§ 課題一覧:
a) ハーネス用外装部材についての抜粋から、「ハーネス用外装部材1およびハ」から「部材を提供することができる。」までの部分をそのまま打ち直すこと。
b) ハーネス用外装部材についての抜粋によれば、外装部材が非分割のものである場合、ワイヤハーネスを組み上げる際に必要とされていた作業は何か。

ハーネス用外装部材1およびハーネス固定具100の組付方法は、このような工順で行われる。
【0118】
また、例えば車両ボディ300(図11)などの固定構造体300に対し、スライドドア400などのスライド構造体400が略二次元的に開閉される場合、図7〜図9,図11に示されるハーネス固定具(100)において、ハーネス固定部材(70)内の回動部材(40)が装備されることなく省略され、ハーネス固定部材(70)に、直接、図1〜図5に例示されるハーネス用外装部材(1)が固定されたものも使用可能とされる。
【0119】
この場合、図11に例示される如く、車両ボディ(300)のセンタピラー(350)側に、一方のハーネス保護部材(10)よりも屈曲され難い他方のハーネス保護部材(20)が必ず位置するものとされるように、ハーネス用外装部材(1)をハーネス固定部材(70)に固定させる。そのようなハーネス配策構造が構成されていれば、部品点数が削減化されるから、コストダウンが図られると共に、小型・軽量化されたハーネス配策構造を備えるものが提供可能となる。
【0120】
【発明の効果】
以上の如く、請求項1記載の発明によれば、ハーネス用外装部材が屈曲されても、ハーネス用外装部材を構成する一方のハーネス保護部材と、他方のハーネス保護部材とは、スムーズに動かされ、ハーネス用外装部材は、屈曲動作に対応する。従って、ハーネス用外装部材を構成する一方のハーネス保護部材と、他方のハーネス保護部材とに無理な力が加えられ、一方のハーネス保護部材や、他方のハーネス保護部材が変形されるといった不具合の発生は、未然に防止される。
また、一方のハーネス保護部材と、他方のハーネス保護部材とを備えるハーネス用外装部材は、二分割のものとされているから、二つのハーネス保護部材が合わせられて曲げられても、それぞれのハーネス保護部材の屈曲半径は、自在に変化される。従って、屈曲性に優れるハーネス用外装部材を提供することができる。
また、一方のハーネス保護部材と、他方のハーネス保護部材とを備えるハーネス用外装部材は、二分割された構造のものとされているから、各電線が束ねられるなどされてワイヤハーネスが構成された後に、ワイヤハーネスの電線の部分に、一方のハーネス保護部材と、他方のハーネス保護部材とを取付けて、電線にハーネス用外装部材を装着させるということも可能となる。例えばハーネス用外装部材が非分割とされるものであると、ワイヤハーネスが組上げられる際に、予め、ハーネス用外装部材に電線を通しておくといった電線の先通し作業が必要とされていた。しかしながら、この発明のハーネス用外装部材は、二分割された構造のものとされているから、前記電線の先通し作業は、必要とされなくなる。従って、ワイヤハーネスを構成する電線にハーネス用外装部材を装着させるといった組立工程において、ワイヤハーネスの組立工程の自由度が増すこととなる。このように、ワイヤハーネスに対するハーネス用外装部材の取付作業性を向上させることができる。

§ 抽出項目:
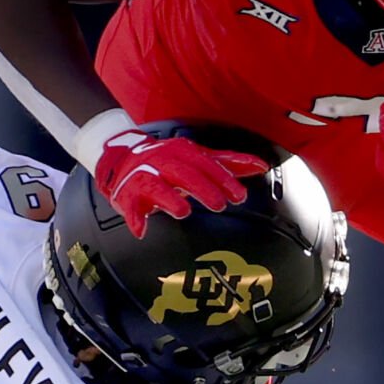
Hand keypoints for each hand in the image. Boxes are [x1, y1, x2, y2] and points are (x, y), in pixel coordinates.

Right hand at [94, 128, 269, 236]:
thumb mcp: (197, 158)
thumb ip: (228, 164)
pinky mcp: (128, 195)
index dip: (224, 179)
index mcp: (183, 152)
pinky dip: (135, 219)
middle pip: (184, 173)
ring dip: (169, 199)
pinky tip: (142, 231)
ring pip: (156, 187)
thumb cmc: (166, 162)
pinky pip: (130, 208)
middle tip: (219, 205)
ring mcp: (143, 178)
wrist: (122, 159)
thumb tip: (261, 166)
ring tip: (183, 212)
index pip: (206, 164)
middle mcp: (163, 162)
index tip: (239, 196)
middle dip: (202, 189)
...
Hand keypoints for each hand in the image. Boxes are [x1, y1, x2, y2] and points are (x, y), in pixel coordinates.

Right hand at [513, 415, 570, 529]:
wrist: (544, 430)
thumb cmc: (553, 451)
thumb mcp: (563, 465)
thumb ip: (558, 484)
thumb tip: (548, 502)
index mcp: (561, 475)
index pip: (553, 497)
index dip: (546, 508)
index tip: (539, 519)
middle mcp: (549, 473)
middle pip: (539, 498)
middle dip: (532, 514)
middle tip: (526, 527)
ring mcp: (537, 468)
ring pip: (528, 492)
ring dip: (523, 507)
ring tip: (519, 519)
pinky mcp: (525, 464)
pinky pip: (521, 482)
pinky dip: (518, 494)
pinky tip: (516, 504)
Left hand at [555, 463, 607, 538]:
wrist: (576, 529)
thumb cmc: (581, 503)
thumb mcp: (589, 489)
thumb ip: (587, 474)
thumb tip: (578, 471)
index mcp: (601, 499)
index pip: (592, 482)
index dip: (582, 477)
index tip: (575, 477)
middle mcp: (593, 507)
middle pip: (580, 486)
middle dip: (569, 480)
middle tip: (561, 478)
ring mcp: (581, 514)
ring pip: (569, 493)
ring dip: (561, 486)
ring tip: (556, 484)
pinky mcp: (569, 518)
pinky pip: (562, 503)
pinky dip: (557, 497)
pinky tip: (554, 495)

§ 解答:
a)
ハーネス用外装部材1およびハーネス固定具100の組付方法は、このような工順で行われる。
【0118】
また、例えば車両ボディ300(図11)などの固定構造体300に対し、スライドドア400などのスライド構造体400が略二次元的に開閉される場合、図7〜図9,図11に示されるハーネス固定具(100)において、ハーネス固定部材(70)内の回動部材(40)が装備されることなく省略され、ハーネス固定部材(70)に、直接、図1〜図5に例示されるハーネス用外装部材(1)が固定されたものも使用可能とされる。
【0119】
この場合、図11に例示される如く、車両ボディ(300)のセンタピラー(350)側に、一方のハーネス保護部材(10)よりも屈曲され難い他方のハーネス保護部材(20)が必ず位置するものとされるように、ハーネス用外装部材(1)をハーネス固定部材(70)に固定させる。そのようなハーネス配策構造が構成されていれば、部品点数が削減化されるから、コストダウンが図られると共に、小型・軽量化されたハーネス配策構造を備えるものが提供可能となる。
【0120】
【発明の効果】
以上の如く、請求項1記載の発明によれば、ハーネス用外装部材が屈曲されても、ハーネス用外装部材を構成する一方のハーネス保護部材と、他方のハーネス保護部材とは、スムーズに動かされ、ハーネス用外装部材は、屈曲動作に対応する。従って、ハーネス用外装部材を構成する一方のハーネス保護部材と、他方のハーネス保護部材とに無理な力が加えられ、一方のハーネス保護部材や、他方のハーネス保護部材が変形されるといった不具合の発生は、未然に防止される。
また、一方のハーネス保護部材と、他方のハーネス保護部材とを備えるハーネス用外装部材は、二分割のものとされているから、二つのハーネス保護部材が合わせられて曲げられても、それぞれのハーネス保護部材の屈曲半径は、自在に変化される。従って、屈曲性に優れるハーネス用外装部材を提供することができる。

b) ハーネス用外装部材に予め電線を通しておく、電線の先通し作業である。